### Work instructions
Write out nothing except the lines running from the one containing "text_box [947, 436, 1164, 653]" to the last line of the data, exactly as they stand.

Document structure recognition data
= = = = =

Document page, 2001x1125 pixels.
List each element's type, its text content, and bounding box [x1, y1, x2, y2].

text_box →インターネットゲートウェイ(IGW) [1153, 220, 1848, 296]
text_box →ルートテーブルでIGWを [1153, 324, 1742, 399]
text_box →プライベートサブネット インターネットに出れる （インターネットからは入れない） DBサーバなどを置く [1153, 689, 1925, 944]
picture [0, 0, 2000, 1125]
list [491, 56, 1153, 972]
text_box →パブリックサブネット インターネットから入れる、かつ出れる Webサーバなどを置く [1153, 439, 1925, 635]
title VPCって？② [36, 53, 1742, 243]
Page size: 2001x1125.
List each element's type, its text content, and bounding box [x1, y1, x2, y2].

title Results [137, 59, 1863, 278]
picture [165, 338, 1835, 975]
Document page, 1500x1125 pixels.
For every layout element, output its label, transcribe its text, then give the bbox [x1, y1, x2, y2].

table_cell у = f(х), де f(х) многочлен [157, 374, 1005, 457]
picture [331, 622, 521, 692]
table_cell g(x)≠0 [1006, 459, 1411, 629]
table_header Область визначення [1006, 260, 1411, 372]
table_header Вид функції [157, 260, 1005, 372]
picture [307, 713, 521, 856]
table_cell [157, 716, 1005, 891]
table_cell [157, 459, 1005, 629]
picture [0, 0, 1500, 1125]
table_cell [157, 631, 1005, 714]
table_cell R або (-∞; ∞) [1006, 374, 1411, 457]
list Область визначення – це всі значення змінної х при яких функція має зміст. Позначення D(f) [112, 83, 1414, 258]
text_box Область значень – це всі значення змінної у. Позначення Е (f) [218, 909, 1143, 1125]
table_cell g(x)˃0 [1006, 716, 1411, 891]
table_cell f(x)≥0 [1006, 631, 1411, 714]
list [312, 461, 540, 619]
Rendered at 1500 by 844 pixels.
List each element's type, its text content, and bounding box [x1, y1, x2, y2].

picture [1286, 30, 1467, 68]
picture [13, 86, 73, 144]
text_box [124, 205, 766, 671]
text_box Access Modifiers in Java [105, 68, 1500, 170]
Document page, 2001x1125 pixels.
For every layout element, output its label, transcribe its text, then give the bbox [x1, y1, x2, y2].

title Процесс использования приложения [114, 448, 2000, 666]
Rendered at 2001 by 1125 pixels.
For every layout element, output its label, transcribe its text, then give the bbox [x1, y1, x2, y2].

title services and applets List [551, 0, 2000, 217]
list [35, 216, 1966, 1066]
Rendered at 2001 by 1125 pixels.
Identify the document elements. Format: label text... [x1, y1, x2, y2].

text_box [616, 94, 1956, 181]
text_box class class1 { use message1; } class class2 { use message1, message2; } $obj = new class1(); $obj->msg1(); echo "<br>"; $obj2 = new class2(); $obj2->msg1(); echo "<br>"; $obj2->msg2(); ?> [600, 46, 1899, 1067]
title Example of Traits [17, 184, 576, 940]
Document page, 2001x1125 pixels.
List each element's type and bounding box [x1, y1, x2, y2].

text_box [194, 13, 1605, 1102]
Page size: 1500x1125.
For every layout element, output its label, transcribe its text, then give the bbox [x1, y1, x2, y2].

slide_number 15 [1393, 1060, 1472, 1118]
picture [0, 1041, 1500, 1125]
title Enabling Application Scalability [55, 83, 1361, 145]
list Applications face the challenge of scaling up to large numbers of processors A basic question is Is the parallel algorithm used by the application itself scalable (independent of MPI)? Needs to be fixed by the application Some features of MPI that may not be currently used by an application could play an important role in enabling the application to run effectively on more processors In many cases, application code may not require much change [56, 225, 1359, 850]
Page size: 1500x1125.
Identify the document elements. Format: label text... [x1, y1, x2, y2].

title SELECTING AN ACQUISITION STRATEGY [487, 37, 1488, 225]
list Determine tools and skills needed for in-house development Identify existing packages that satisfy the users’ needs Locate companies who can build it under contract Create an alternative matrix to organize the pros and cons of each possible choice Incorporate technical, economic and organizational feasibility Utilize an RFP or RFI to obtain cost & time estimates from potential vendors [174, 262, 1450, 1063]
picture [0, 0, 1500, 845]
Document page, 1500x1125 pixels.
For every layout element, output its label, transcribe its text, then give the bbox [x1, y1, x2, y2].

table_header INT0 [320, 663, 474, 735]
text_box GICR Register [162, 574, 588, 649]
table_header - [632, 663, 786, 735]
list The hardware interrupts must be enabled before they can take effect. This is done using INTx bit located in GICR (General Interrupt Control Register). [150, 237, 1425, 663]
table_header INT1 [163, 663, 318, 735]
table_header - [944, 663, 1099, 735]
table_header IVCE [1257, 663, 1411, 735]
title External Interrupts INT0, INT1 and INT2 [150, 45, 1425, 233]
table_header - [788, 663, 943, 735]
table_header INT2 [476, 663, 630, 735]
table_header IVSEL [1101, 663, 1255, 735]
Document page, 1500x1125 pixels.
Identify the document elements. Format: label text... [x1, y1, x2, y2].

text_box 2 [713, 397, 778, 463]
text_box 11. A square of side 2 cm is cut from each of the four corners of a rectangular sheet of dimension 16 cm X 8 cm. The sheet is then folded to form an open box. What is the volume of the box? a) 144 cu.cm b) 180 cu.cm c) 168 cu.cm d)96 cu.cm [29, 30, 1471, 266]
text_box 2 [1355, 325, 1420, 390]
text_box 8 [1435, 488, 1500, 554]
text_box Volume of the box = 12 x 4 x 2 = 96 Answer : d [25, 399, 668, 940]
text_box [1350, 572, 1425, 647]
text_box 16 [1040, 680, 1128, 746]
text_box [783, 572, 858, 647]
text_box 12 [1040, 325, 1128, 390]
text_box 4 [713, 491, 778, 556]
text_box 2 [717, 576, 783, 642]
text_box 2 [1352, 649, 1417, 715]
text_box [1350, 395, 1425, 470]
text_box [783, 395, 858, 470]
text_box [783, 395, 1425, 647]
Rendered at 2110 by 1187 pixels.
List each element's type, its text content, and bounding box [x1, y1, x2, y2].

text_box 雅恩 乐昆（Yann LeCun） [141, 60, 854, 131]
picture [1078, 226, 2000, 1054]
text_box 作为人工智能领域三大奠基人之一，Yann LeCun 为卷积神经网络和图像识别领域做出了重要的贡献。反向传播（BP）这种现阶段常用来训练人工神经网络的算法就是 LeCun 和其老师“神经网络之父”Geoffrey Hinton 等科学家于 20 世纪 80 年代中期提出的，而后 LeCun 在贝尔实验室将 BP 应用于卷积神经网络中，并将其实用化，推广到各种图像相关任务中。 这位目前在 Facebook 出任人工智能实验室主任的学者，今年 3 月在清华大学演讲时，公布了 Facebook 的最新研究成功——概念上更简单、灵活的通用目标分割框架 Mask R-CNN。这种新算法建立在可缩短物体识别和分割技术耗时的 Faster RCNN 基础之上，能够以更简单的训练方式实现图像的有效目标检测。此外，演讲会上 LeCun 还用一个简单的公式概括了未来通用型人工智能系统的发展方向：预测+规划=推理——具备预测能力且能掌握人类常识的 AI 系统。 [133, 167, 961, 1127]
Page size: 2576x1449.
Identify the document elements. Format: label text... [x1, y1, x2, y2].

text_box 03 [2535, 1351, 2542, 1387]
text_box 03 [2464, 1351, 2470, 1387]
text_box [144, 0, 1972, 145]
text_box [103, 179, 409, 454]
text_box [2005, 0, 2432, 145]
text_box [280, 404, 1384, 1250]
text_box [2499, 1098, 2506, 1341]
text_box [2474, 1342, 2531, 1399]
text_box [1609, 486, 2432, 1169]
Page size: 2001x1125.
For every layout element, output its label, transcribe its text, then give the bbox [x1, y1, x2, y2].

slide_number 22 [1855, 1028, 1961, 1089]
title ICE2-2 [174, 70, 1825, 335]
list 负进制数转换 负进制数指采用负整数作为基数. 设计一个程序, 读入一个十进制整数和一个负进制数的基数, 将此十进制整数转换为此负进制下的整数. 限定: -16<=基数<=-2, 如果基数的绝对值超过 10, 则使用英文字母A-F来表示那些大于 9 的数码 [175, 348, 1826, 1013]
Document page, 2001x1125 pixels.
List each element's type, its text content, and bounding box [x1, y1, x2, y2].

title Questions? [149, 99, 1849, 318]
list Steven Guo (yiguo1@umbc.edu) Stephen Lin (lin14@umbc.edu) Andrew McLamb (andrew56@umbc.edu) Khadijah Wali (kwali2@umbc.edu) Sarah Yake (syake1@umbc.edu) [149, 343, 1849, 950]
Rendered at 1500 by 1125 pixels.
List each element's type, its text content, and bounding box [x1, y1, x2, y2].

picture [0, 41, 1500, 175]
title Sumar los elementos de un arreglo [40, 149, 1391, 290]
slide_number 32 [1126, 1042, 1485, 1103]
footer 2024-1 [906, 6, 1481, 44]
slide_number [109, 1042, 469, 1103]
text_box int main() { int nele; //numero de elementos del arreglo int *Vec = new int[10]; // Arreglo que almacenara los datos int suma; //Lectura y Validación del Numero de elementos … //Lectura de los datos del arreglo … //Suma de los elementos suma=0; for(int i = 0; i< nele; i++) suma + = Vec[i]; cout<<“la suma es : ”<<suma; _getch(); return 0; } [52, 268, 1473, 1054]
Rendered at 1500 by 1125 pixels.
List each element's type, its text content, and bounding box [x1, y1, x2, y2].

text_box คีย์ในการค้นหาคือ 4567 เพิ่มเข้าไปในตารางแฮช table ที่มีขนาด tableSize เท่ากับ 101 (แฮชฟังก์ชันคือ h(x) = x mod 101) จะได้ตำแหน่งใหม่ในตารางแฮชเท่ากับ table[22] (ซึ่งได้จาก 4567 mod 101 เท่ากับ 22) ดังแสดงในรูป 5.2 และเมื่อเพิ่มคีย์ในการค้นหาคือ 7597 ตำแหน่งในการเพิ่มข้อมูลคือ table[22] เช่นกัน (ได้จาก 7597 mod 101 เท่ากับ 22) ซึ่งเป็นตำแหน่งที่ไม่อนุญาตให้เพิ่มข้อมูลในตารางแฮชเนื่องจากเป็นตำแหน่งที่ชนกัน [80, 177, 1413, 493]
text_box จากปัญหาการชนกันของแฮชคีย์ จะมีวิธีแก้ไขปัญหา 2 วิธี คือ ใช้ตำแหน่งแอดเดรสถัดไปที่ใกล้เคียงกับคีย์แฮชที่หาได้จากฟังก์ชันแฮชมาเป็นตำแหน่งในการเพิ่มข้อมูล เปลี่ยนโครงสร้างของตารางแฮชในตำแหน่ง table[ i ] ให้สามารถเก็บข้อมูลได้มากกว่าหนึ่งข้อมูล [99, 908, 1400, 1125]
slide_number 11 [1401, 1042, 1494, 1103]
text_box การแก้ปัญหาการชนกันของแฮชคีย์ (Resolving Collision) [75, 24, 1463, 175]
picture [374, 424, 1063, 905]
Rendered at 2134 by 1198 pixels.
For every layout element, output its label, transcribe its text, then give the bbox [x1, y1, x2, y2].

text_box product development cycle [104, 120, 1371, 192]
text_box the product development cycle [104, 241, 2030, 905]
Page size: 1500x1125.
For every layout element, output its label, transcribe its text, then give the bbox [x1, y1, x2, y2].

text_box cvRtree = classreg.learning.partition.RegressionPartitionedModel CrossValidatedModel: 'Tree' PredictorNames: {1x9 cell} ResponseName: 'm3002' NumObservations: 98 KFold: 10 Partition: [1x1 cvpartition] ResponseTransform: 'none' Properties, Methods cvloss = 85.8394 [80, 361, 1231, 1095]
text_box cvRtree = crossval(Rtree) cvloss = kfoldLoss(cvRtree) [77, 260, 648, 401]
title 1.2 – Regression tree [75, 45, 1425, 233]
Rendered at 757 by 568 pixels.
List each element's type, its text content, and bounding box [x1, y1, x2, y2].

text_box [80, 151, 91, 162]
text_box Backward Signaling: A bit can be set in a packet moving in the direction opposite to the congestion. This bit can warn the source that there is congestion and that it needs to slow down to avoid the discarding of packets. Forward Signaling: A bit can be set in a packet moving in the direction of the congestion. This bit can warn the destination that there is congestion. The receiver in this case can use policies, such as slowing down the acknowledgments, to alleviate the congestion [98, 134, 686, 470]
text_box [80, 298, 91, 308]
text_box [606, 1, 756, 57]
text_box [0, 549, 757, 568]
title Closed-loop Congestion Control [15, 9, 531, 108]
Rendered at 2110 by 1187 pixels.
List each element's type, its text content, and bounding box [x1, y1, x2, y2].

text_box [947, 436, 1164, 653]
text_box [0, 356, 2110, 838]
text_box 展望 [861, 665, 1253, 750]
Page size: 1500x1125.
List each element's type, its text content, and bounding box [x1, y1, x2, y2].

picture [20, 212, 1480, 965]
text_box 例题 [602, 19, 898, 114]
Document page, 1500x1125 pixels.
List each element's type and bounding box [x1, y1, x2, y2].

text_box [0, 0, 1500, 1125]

= = = = =

### Task solution
text_box [947, 436, 1164, 653]
text_box [0, 356, 2110, 838]
text_box 展望 [861, 665, 1253, 750]
Page size: 1500x1125.
List each element's type, its text content, and bounding box [x1, y1, x2, y2].

picture [20, 212, 1480, 965]
text_box 例题 [602, 19, 898, 114]
Document page, 1500x1125 pixels.
List each element's type and bounding box [x1, y1, x2, y2].

text_box [0, 0, 1500, 1125]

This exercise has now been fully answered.